Github user wgtmac commented on a diff in the pull request:
https://github.com/apache/orc/pull/149#discussion_r140425006
--- Diff: c++/src/ColumnWriter.cc ---
@@ -468,25 +472,1099 @@ namespace orc {
rleEncoder->recordPosition(rowIndexPosition.get());
}
- std::unique_ptr<ColumnWriter> buildWriter(
- const Type& type,
- const StreamsFactory& factory,
- const WriterOptions& options) {
- switch (static_cast<int64_t>(type.getKind())) {
- case STRUCT:
- return std::unique_ptr<ColumnWriter>(
- new StructColumnWriter(
- type,
- factory,
- options));
- case INT:
- case LONG:
- case SHORT:
- return std::unique_ptr<ColumnWriter>(
- new IntegerColumnWriter(
- type,
- factory,
- options));
+ class ByteColumnWriter : public ColumnWriter {
+ public:
+ ByteColumnWriter(const Type& type,
+ const StreamsFactory& factory,
+ const WriterOptions& options);
+
+ virtual void add(ColumnVectorBatch& rowBatch,
+ uint64_t offset,
+ uint64_t numValues) override;
+
+ virtual void flush(std::vector<proto::Stream>& streams) override;
+
+ virtual uint64_t getEstimatedSize() const override;
+
+ virtual void getColumnEncoding(
+ std::vector<proto::ColumnEncoding>& encodings) const override;
+
+ virtual void recordPosition() const override;
+
+ private:
+ std::unique_ptr<ByteRleEncoder> byteRleEncoder;
+ };
+
+ ByteColumnWriter::ByteColumnWriter(
+ const Type& type,
+ const StreamsFactory& factory,
+ const WriterOptions& options) :
+ ColumnWriter(type, factory, options) {
+ std::unique_ptr<BufferedOutputStream> dataStream =
+
factory.createStream(proto::Stream_Kind_DATA);
+ byteRleEncoder = createByteRleEncoder(std::move(dataStream));
+
+ if (enableIndex) {
+ recordPosition();
+ }
+ }
+
+ void ByteColumnWriter::add(ColumnVectorBatch& rowBatch,
+ uint64_t offset,
+ uint64_t numValues) {
+ ColumnWriter::add(rowBatch, offset, numValues);
+
+ LongVectorBatch& byteBatch =
+ dynamic_cast<LongVectorBatch&>(rowBatch);
+
+ int64_t* data = byteBatch.data.data() + offset;
+ const char* notNull = byteBatch.hasNulls ?

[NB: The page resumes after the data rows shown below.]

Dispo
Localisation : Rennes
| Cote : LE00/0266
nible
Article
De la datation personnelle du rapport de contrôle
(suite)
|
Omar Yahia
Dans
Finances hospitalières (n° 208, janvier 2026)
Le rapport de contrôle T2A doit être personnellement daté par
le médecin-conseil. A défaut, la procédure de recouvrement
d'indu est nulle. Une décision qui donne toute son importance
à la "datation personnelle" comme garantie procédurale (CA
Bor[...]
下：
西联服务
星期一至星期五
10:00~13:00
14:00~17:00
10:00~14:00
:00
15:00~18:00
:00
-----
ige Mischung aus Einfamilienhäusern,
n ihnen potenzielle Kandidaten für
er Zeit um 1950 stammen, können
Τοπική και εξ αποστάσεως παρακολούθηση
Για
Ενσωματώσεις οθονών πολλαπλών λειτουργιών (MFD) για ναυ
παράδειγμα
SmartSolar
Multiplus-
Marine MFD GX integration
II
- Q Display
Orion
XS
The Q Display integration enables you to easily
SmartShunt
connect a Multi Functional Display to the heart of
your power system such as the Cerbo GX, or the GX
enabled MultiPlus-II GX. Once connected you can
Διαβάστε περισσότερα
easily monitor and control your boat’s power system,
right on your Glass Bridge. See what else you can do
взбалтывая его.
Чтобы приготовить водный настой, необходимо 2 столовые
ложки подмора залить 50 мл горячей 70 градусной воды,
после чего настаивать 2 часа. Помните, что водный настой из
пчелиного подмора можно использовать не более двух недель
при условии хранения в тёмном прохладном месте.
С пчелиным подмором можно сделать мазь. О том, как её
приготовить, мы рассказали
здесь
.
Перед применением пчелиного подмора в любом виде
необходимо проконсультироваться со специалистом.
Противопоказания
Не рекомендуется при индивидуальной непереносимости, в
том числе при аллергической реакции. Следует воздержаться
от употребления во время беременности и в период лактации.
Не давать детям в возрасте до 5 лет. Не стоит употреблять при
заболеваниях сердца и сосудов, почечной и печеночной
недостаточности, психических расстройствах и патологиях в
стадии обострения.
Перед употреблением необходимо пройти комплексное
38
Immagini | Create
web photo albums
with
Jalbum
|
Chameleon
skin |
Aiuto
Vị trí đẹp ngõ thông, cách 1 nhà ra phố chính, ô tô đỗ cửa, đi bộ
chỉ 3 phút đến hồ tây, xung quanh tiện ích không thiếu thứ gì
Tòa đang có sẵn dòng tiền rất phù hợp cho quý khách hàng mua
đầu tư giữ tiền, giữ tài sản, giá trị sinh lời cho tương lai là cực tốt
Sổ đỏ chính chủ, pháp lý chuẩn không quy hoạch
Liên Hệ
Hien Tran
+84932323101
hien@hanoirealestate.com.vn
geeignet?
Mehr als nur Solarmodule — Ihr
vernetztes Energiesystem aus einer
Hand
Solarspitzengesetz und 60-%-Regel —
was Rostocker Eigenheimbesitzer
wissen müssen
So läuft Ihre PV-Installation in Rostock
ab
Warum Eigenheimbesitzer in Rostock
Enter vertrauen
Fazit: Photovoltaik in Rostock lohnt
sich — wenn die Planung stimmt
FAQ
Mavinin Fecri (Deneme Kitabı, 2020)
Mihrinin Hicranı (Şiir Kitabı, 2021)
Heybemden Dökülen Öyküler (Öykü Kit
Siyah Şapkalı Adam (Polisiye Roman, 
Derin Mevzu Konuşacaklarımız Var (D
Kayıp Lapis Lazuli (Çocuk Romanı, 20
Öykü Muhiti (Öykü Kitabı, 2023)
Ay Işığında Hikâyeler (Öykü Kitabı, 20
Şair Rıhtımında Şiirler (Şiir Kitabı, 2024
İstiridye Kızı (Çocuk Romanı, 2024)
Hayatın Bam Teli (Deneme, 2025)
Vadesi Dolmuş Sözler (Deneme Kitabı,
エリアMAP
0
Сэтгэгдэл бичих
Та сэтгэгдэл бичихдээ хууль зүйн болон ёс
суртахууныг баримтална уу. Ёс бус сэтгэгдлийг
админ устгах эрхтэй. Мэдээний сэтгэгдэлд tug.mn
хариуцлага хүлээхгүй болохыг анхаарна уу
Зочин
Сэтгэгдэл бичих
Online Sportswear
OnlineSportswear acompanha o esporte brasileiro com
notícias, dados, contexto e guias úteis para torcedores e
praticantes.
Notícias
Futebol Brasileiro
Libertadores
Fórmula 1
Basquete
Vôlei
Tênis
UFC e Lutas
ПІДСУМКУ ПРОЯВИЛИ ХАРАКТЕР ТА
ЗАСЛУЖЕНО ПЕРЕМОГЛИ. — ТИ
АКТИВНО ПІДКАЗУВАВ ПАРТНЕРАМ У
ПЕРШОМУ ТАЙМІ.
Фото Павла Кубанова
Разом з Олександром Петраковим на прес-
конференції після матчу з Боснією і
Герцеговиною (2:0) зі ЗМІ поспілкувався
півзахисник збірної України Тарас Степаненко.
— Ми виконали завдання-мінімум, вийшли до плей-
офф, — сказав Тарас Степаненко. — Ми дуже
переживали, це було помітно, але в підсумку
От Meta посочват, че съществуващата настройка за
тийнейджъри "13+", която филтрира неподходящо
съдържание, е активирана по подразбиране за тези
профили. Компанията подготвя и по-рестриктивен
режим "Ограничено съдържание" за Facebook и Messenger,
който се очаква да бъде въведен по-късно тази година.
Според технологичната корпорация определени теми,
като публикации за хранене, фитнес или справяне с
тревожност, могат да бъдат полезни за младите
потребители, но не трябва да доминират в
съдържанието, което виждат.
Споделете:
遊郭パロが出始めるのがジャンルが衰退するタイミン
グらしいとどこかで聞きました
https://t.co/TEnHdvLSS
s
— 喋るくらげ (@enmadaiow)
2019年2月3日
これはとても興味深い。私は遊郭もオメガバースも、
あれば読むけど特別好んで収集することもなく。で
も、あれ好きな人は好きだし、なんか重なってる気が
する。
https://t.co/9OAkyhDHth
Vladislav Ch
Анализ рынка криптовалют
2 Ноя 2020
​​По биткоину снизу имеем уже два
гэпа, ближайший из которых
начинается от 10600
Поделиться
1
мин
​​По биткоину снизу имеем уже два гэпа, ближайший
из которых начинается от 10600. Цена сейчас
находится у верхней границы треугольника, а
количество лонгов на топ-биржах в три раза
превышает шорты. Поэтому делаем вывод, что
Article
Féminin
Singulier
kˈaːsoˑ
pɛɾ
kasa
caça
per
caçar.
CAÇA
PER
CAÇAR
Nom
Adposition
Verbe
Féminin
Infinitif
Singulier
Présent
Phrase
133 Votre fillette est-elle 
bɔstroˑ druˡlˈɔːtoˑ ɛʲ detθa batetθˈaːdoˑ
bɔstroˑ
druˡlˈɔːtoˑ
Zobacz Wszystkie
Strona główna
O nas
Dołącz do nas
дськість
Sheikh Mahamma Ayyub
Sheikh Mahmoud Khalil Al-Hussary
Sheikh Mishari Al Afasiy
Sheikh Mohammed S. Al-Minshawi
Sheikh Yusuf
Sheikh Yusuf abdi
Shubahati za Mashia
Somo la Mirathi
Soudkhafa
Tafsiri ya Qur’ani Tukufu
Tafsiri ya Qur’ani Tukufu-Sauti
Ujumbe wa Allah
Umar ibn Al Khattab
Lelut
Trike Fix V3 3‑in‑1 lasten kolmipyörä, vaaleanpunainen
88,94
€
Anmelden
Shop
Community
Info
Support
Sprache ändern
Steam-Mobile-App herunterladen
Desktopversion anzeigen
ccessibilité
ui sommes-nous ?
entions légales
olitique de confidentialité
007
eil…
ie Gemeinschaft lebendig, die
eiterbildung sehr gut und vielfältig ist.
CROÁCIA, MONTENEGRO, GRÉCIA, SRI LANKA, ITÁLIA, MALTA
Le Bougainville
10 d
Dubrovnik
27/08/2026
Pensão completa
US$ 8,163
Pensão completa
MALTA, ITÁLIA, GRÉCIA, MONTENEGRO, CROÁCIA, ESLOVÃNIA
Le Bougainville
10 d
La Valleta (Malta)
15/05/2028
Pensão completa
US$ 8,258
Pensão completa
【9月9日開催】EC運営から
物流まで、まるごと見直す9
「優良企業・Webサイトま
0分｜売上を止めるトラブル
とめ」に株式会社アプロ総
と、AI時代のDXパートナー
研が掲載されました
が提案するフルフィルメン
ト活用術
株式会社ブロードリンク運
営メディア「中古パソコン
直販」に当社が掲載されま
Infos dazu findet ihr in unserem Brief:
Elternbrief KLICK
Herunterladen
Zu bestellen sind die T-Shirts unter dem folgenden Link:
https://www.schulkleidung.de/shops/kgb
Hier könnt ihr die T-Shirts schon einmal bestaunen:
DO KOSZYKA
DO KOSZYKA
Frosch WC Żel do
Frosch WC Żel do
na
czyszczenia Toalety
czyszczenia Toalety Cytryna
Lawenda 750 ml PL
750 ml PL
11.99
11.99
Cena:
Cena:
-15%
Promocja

+ byteBatch.notNull.data() + offset : nullptr;
+
+ char* byteData = reinterpret_cast<char*>(data);
+ for (uint64_t i = 0; i < numValues; ++i) {
+ byteData[i] = static_cast<char>(data[i]);
+ }
+ byteRleEncoder->add(byteData, numValues, notNull);
+
+ IntegerColumnStatisticsImpl* intStats =
+
dynamic_cast<IntegerColumnStatisticsImpl*>(colIndexStatistics.get());
+ bool hasNull = false;
+ for (uint64_t i = 0; i < numValues; ++i) {
+ if (notNull == nullptr || notNull[i]) {
+ intStats->increase(1);
+ intStats->update(static_cast<int64_t>(byteData[i]), 1);
+ } else if (!hasNull) {
+ hasNull = true;
+ }
+ }
+ intStats->setHasNull(hasNull);
+ }
+
+ void ByteColumnWriter::flush(std::vector<proto::Stream>& streams) {
+ ColumnWriter::flush(streams);
+
+ proto::Stream stream;
+ stream.set_kind(proto::Stream_Kind_DATA);
+ stream.set_column(static_cast<uint32_t>(columnId));
+ stream.set_length(byteRleEncoder->flush());
+ streams.push_back(stream);
+ }
+
+ uint64_t ByteColumnWriter::getEstimatedSize() const {
+ uint64_t size = ColumnWriter::getEstimatedSize();
+ size += byteRleEncoder->getBufferSize();
+ return size;
+ }
+
+ void ByteColumnWriter::getColumnEncoding(
+ std::vector<proto::ColumnEncoding>& encodings) const {
+ proto::ColumnEncoding encoding;
+ encoding.set_kind(proto::ColumnEncoding_Kind_DIRECT);
+ encoding.set_dictionarysize(0);
+ encodings.push_back(encoding);
+ }
+
+ void ByteColumnWriter::recordPosition() const {
+ ColumnWriter::recordPosition();
+ byteRleEncoder->recordPosition(rowIndexPosition.get());
+ }
+
+ class BooleanColumnWriter : public ColumnWriter {
+ public:
+ BooleanColumnWriter(const Type& type,
+ const StreamsFactory& factory,
+ const WriterOptions& options);
+
+ virtual void add(ColumnVectorBatch& rowBatch,
+ uint64_t offset,
+ uint64_t numValues) override;
+
+ virtual void flush(std::vector<proto::Stream>& streams) override;
+
+ virtual uint64_t getEstimatedSize() const override;
+
+ virtual void getColumnEncoding(
+ std::vector<proto::ColumnEncoding>& encodings) const override;
+
+ virtual void recordPosition() const override;
+
+ private:
+ std::unique_ptr<ByteRleEncoder> rleEncoder;
+ };
+
+ BooleanColumnWriter::BooleanColumnWriter(
+ const Type& type,
+ const StreamsFactory& factory,
+ const WriterOptions& options) :
+ ColumnWriter(type, factory, options) {
+ std::unique_ptr<BufferedOutputStream> dataStream =
+ factory.createStream(proto::Stream_Kind_DATA);
+ rleEncoder = createBooleanRleEncoder(std::move(dataStream));
+
+ if (enableIndex) {
+ recordPosition();
+ }
+ }
+
+ void BooleanColumnWriter::add(ColumnVectorBatch& rowBatch,
+ uint64_t offset,
+ uint64_t numValues) {
+ ColumnWriter::add(rowBatch, offset, numValues);
+
+ LongVectorBatch& byteBatch = dynamic_cast<LongVectorBatch&>(rowBatch);
--- End diff --
Done
---